━━ Given records ━━
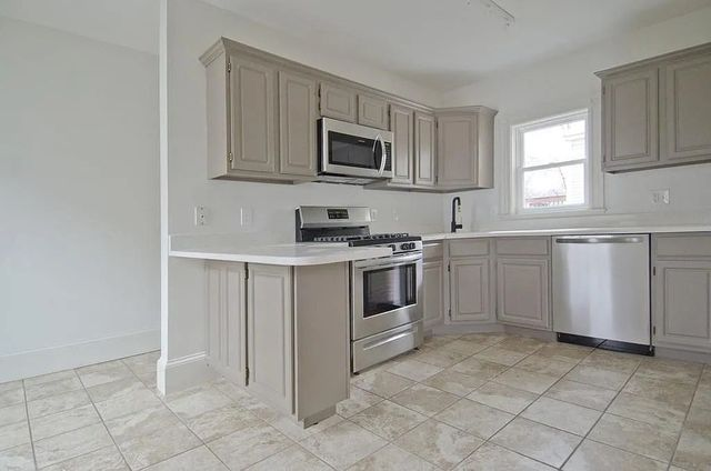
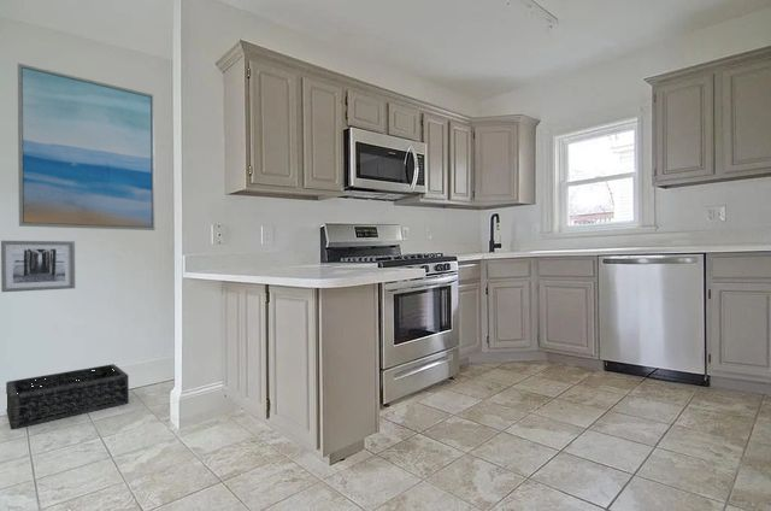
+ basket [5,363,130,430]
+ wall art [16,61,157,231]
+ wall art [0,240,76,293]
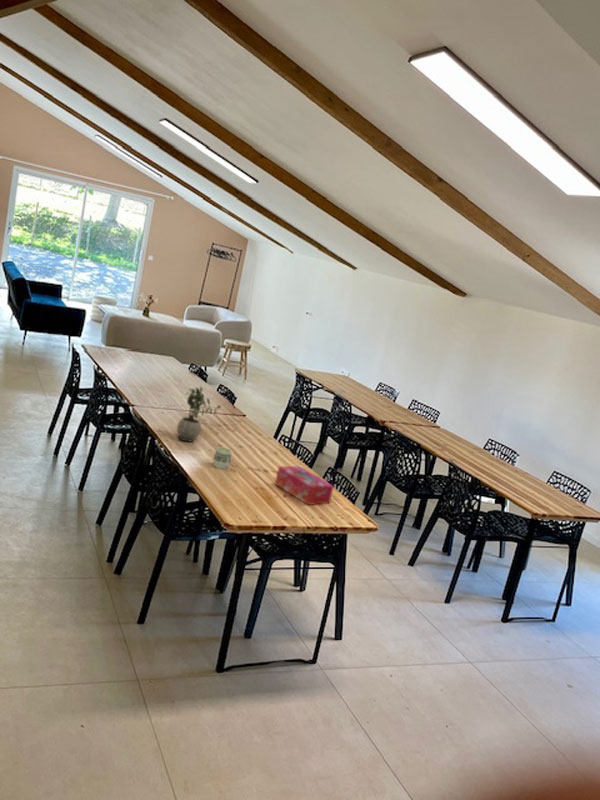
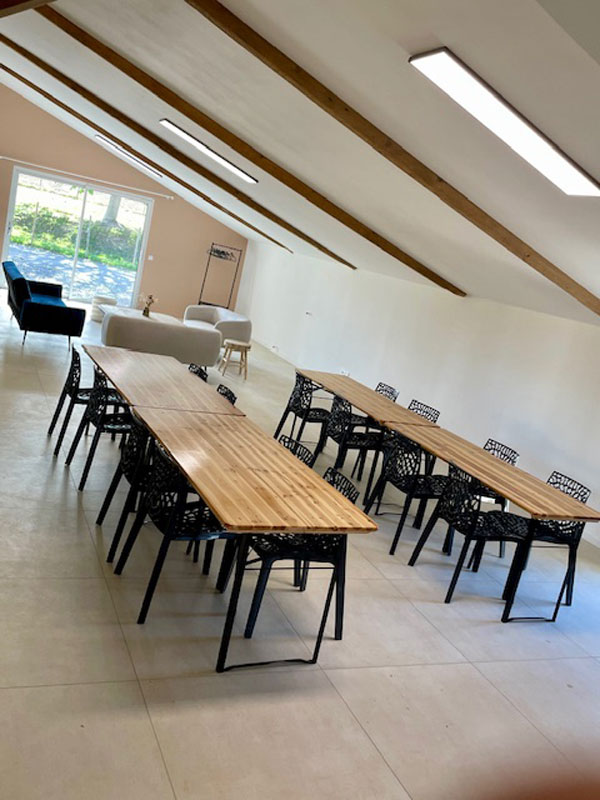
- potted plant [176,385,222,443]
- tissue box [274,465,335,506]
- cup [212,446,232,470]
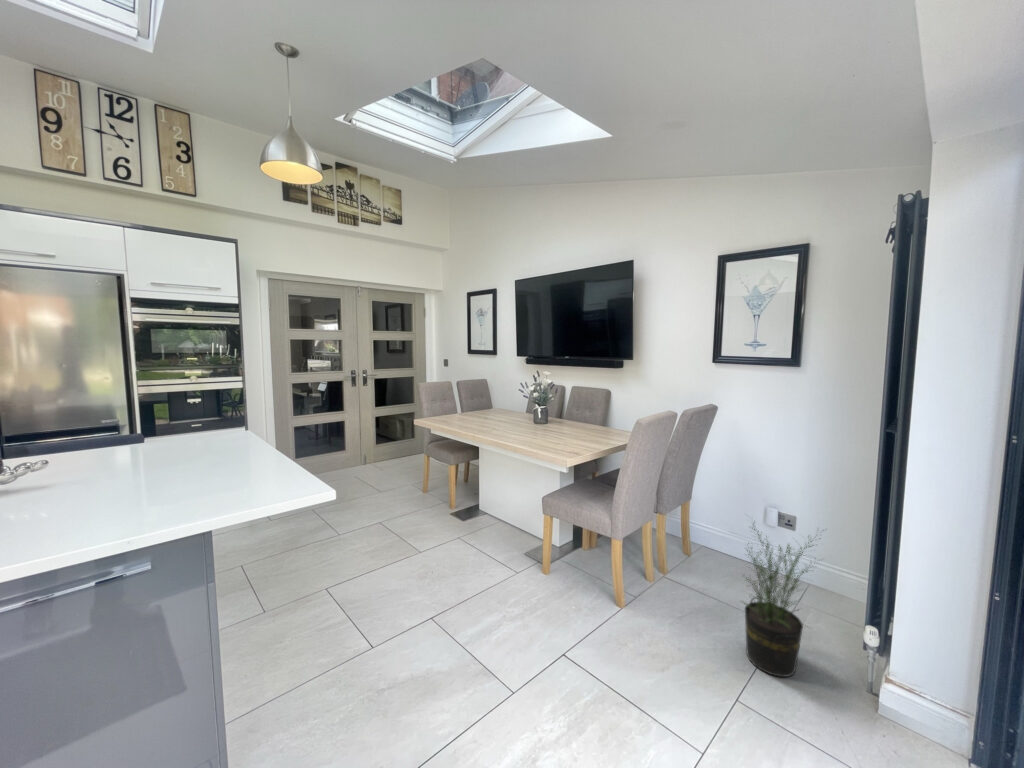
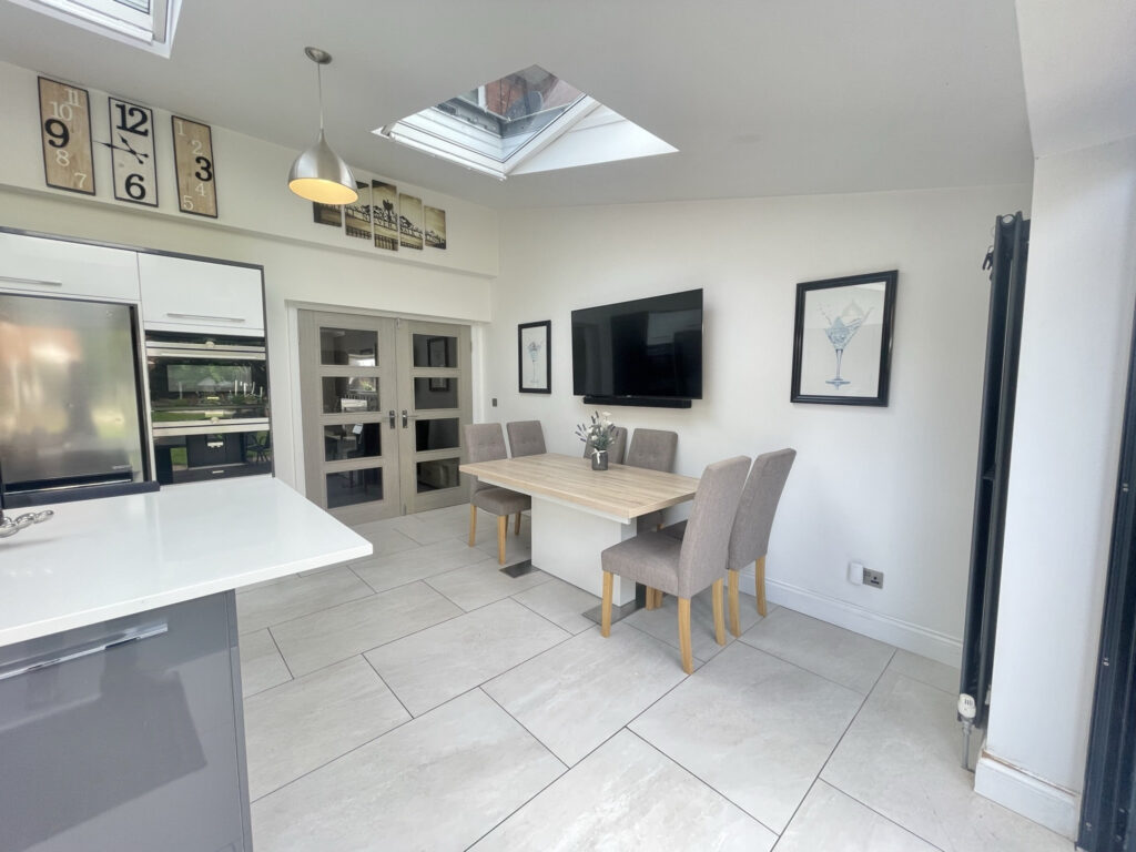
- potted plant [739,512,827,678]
━━━
§ **Exercise details**
Which lines above hold the string "plant"? Show each of them.

§ **Answer to the problem**
- potted plant [176,385,222,443]
- potted plant [739,512,827,678]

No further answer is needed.